* **What you need to do**:
Scan the entries below. Return every line that includes "elbow".

>>>

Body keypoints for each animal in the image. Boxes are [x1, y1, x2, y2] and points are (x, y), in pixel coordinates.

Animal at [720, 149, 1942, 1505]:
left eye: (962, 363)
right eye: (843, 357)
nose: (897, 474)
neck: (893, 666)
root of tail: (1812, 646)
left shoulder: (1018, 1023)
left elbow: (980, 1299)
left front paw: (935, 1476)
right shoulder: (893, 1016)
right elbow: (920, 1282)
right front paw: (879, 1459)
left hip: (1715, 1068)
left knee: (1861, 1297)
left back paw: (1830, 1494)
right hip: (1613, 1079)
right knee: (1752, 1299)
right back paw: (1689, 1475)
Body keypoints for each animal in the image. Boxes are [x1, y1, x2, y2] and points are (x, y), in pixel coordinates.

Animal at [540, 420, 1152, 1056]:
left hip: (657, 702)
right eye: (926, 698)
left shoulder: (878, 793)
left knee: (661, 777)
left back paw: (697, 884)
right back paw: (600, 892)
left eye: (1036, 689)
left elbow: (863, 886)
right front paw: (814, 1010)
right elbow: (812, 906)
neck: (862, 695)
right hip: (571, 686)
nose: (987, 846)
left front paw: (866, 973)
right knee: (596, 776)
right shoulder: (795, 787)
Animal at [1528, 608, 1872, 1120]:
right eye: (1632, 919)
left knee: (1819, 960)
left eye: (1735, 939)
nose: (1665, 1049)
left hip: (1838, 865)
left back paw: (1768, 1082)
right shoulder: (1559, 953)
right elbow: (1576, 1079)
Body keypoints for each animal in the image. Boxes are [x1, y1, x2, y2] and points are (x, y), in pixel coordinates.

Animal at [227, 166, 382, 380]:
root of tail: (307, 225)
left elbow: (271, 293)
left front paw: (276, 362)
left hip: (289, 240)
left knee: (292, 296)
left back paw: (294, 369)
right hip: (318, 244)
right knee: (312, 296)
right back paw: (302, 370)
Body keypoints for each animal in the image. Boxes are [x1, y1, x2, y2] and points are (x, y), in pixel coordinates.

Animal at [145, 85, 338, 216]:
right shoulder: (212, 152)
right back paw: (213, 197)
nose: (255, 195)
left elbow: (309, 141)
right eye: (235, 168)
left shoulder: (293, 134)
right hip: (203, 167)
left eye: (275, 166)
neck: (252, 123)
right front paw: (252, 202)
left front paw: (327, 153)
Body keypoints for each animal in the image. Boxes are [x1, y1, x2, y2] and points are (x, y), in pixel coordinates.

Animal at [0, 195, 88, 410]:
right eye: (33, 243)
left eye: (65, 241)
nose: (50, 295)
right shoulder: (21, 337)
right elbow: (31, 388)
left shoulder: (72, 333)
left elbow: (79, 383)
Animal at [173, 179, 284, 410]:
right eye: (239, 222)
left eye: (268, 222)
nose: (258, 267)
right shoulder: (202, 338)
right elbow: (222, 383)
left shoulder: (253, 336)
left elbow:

<<<

* **Output**:
left elbow: (980, 1299)
right elbow: (920, 1282)
left elbow: (863, 886)
right elbow: (812, 906)
right elbow: (1576, 1079)
left elbow: (271, 293)
left elbow: (309, 141)
right elbow: (31, 388)
left elbow: (79, 383)
right elbow: (222, 383)
left elbow:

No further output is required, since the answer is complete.